(ACTION ITEM) Your answer should hold only the lines from the start of the data below through the line with "index pip: (122, 150)", copied exactly, with pictures left out.

(EXTRACTED INFORMATION)
================================

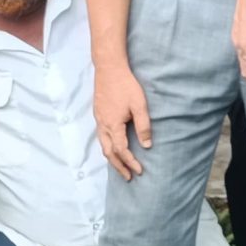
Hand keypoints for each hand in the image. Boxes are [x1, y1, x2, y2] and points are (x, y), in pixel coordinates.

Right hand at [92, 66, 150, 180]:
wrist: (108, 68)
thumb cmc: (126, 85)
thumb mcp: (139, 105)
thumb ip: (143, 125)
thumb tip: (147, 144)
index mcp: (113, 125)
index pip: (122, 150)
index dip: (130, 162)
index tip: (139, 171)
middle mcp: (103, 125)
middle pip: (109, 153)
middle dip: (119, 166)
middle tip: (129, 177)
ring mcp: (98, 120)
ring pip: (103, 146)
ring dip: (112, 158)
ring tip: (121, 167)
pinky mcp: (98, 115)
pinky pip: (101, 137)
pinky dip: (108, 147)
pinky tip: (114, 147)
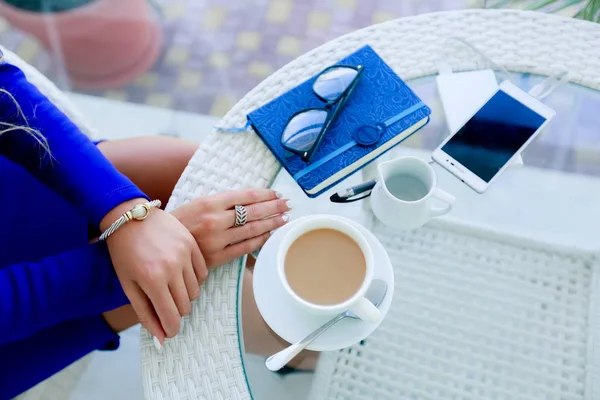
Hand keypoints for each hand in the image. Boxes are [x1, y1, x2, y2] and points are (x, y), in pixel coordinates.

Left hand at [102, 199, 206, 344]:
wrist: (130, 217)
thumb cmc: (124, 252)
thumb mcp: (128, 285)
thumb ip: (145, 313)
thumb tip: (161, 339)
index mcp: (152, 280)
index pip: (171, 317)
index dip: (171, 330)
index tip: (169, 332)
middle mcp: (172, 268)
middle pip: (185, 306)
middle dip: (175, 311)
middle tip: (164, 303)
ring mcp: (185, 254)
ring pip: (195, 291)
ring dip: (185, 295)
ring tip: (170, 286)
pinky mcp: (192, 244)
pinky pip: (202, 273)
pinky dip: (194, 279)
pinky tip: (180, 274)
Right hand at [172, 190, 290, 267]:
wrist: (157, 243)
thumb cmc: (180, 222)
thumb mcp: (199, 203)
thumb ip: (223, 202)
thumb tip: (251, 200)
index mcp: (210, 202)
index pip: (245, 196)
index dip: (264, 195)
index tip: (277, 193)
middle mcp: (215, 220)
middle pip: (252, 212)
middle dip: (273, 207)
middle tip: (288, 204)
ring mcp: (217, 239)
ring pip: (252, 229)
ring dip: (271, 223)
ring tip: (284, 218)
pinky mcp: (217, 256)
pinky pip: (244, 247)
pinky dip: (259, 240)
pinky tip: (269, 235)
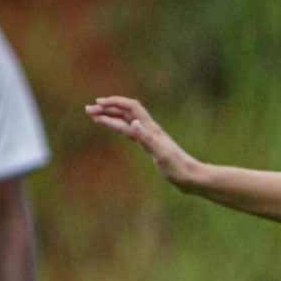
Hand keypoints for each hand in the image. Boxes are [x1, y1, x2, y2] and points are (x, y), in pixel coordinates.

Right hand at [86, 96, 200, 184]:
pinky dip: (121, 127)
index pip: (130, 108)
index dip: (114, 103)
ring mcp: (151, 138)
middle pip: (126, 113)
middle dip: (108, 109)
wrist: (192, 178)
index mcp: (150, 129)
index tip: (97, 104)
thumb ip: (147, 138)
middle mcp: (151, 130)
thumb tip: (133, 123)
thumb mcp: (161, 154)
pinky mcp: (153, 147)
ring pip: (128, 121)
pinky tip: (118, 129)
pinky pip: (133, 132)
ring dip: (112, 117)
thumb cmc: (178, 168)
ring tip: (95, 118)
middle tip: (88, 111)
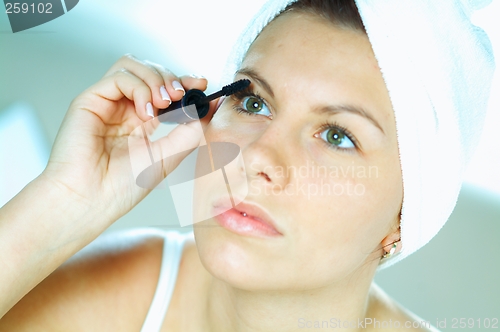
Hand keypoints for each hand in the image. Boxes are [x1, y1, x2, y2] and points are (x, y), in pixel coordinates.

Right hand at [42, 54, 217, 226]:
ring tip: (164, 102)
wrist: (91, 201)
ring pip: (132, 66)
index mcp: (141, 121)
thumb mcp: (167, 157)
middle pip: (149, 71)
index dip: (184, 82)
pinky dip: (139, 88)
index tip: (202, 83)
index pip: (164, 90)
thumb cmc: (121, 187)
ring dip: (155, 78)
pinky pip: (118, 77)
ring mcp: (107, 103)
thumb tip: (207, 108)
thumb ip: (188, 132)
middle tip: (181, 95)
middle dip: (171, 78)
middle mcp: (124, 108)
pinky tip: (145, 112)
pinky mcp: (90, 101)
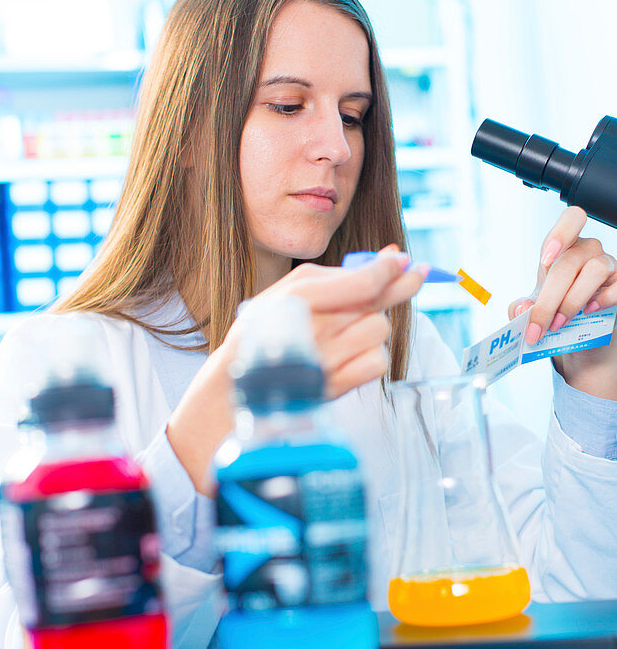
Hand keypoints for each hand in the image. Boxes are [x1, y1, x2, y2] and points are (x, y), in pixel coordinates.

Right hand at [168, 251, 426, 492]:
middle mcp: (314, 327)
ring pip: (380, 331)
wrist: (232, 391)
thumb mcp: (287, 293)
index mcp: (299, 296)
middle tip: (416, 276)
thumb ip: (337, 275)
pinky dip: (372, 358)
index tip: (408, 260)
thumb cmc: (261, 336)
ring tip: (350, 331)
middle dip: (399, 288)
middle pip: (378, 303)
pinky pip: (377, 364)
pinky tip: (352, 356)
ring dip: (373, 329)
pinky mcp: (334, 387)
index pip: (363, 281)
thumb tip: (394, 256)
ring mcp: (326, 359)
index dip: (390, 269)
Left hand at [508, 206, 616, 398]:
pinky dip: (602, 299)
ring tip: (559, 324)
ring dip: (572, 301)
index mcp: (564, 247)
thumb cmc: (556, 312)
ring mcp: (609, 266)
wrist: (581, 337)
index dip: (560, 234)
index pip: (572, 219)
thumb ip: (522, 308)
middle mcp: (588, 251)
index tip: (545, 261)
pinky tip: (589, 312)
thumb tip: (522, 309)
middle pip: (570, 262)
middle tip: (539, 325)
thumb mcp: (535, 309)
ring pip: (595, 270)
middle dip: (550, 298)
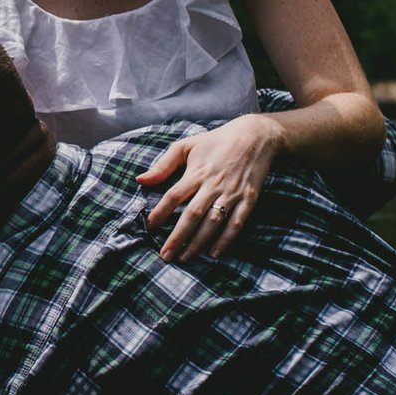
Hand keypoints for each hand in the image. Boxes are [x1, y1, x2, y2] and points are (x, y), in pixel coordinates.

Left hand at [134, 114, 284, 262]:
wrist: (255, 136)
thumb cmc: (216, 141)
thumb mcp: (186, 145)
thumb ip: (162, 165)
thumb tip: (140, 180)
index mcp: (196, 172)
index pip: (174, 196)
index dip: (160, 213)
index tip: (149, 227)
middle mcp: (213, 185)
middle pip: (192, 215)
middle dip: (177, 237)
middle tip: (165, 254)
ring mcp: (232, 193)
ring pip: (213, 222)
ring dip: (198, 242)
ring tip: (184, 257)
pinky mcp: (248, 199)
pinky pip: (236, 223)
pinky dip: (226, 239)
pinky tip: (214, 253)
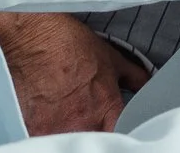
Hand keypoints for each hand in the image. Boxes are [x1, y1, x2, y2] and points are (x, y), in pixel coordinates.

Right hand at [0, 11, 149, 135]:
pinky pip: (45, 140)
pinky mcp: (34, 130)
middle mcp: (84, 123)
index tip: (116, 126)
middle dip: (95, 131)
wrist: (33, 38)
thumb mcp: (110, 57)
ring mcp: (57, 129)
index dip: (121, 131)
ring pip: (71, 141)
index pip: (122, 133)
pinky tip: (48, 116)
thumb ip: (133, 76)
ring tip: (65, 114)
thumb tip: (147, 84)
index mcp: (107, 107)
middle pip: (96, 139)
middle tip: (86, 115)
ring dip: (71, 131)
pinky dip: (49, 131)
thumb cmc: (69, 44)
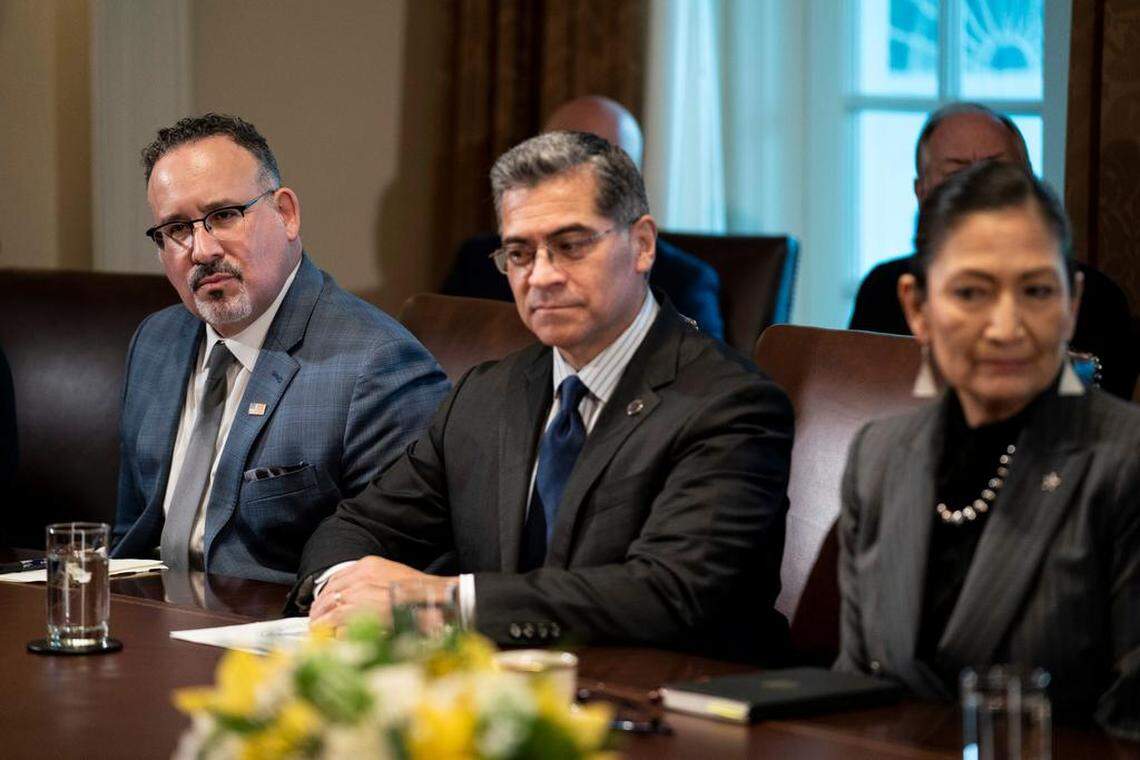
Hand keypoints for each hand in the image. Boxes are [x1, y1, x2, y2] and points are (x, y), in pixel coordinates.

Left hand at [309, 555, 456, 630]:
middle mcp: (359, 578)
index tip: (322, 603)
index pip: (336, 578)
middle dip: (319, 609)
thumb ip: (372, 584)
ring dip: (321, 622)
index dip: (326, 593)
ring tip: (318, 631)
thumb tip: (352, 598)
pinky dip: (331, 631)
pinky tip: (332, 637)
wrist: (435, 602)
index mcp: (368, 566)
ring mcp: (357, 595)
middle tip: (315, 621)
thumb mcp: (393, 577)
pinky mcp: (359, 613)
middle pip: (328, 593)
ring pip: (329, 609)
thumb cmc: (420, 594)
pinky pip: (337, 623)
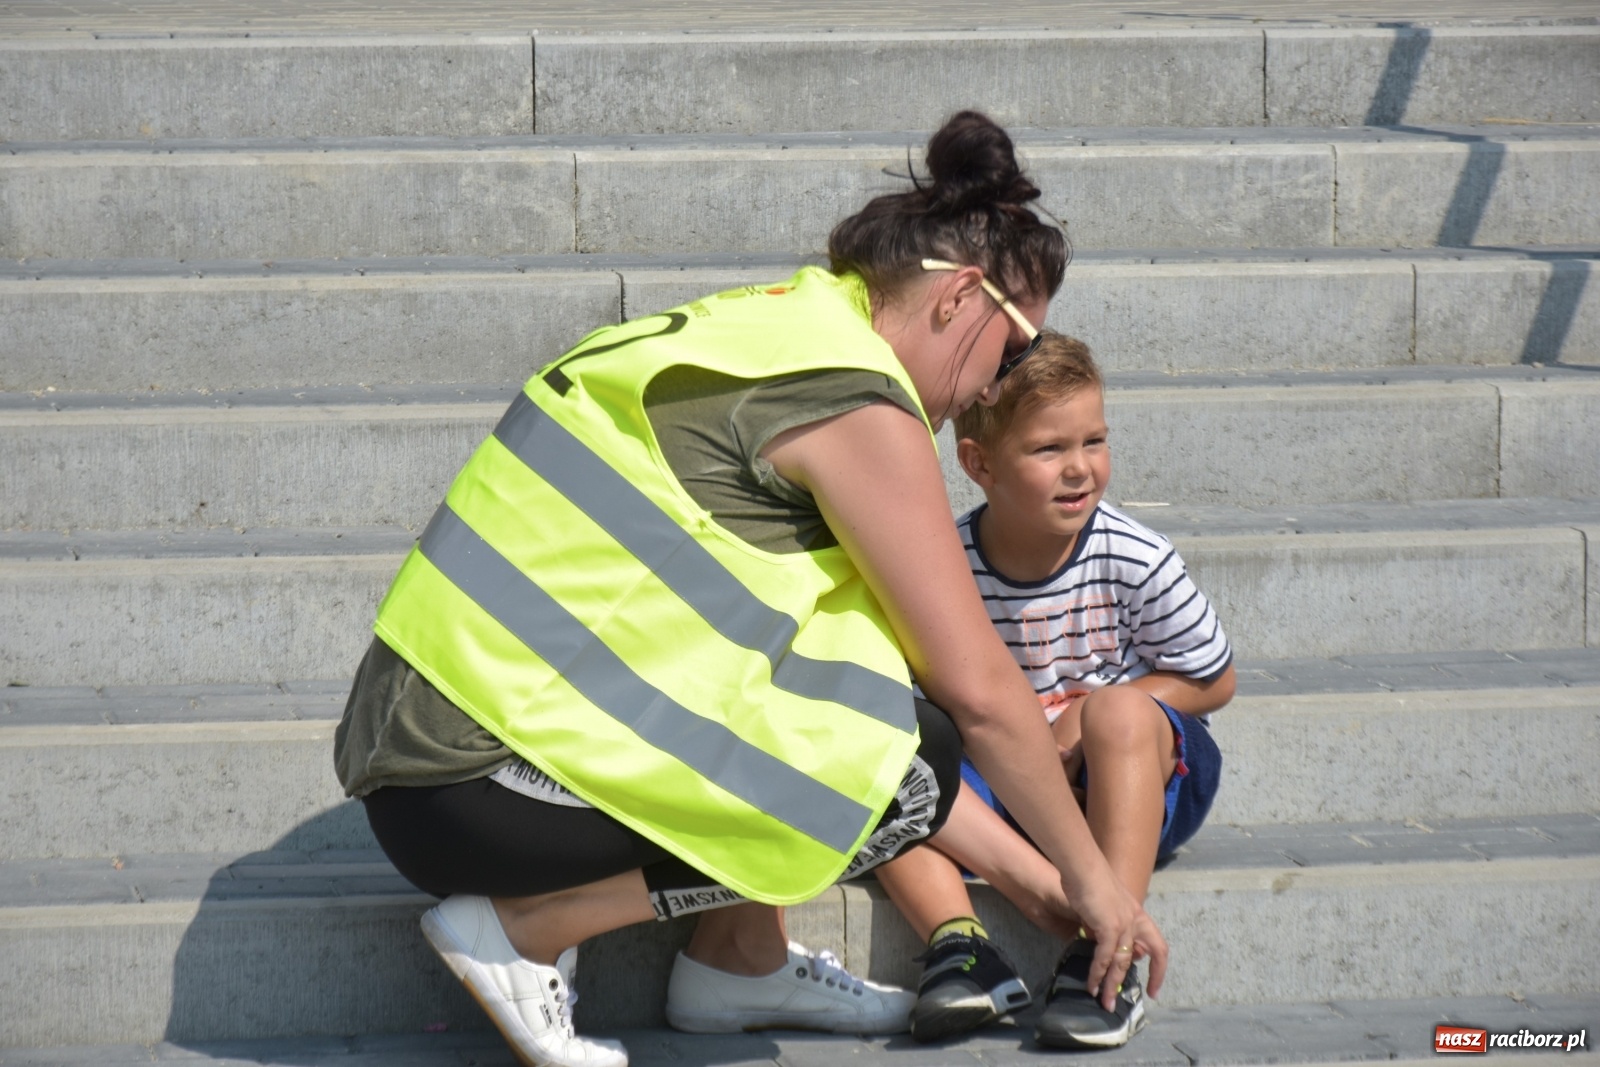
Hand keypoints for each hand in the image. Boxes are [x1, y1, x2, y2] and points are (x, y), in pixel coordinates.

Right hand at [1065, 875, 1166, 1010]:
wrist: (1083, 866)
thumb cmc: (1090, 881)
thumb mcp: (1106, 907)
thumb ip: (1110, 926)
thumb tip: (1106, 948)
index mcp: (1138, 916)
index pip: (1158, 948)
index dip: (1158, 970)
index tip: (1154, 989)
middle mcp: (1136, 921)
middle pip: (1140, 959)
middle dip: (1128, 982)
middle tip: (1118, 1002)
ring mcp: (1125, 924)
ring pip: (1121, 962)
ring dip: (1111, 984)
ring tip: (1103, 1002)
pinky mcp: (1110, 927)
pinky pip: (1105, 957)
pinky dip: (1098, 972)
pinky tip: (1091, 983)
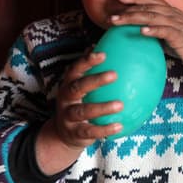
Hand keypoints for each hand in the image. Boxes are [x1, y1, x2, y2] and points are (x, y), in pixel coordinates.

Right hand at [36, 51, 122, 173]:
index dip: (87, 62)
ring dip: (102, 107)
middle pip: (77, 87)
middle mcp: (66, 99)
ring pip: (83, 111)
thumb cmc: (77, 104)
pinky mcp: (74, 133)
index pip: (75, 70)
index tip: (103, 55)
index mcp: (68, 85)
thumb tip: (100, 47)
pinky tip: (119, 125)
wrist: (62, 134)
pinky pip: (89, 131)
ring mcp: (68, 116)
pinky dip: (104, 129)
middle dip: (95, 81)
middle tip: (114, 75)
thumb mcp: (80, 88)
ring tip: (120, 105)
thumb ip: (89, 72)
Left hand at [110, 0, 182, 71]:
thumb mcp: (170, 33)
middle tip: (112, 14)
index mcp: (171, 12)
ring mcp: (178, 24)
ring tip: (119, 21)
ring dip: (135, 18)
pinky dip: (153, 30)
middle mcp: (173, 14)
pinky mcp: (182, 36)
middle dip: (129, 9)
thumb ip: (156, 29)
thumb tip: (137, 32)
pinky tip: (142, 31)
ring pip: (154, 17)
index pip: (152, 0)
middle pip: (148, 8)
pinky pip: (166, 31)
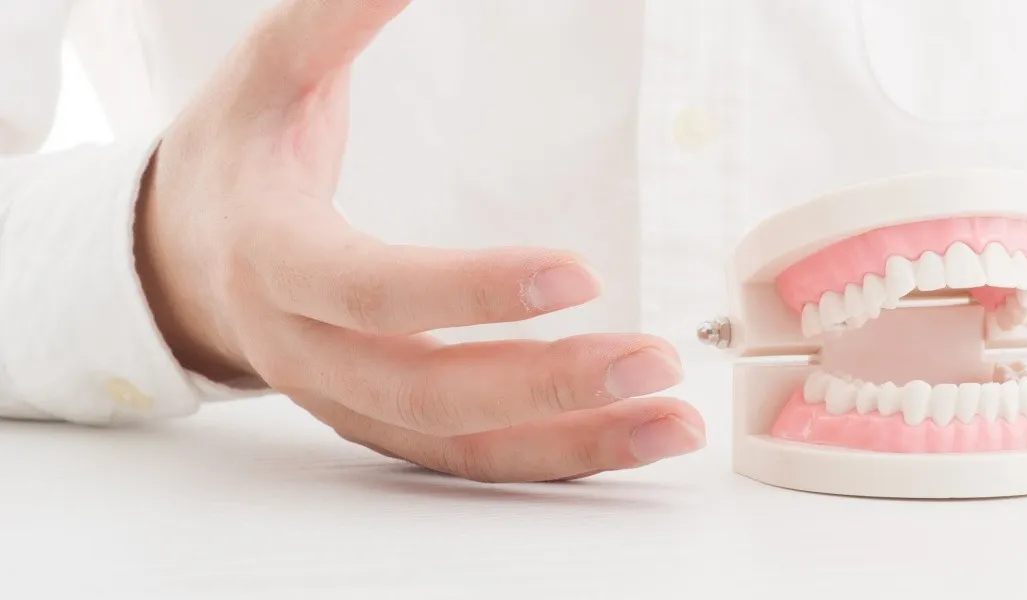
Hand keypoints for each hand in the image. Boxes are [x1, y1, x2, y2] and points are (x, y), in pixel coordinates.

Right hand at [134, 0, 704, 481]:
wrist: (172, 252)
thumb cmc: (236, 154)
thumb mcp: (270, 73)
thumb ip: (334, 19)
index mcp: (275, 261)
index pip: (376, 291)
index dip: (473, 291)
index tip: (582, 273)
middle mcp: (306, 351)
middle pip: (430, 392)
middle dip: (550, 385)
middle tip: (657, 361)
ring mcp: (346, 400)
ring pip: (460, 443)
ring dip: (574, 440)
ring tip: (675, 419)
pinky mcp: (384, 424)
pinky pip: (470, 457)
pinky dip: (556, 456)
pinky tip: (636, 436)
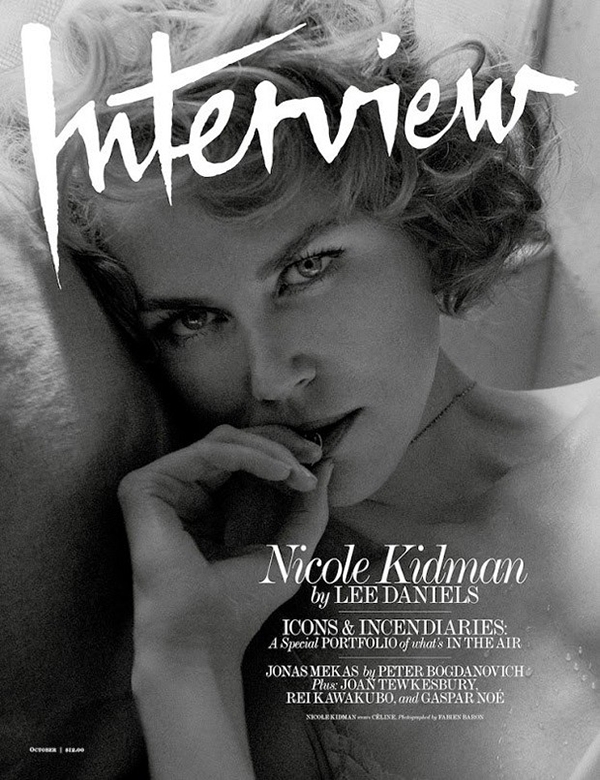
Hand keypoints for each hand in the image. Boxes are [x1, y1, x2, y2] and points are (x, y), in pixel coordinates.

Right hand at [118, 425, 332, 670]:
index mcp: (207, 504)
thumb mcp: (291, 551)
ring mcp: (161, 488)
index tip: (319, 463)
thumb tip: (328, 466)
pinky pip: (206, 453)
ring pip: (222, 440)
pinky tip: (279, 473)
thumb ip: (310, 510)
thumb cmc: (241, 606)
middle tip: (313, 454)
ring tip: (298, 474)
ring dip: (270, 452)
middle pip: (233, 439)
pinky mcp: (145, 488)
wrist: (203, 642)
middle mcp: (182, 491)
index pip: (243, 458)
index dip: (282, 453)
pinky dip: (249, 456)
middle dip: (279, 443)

================================

(EXERCISE RESPONSE)
Hand keypoints for each hand in the image. Boxes are [x1, y1, x2, y2] and points are (x, y), in pixel coordinates.

Right hand at [92, 66, 150, 180]:
wrist: (108, 68)
thumb cmc: (126, 85)
thumb mcp: (139, 105)
thumb ip: (143, 125)
thumb tip: (147, 144)
index mcp: (113, 125)
index pip: (122, 150)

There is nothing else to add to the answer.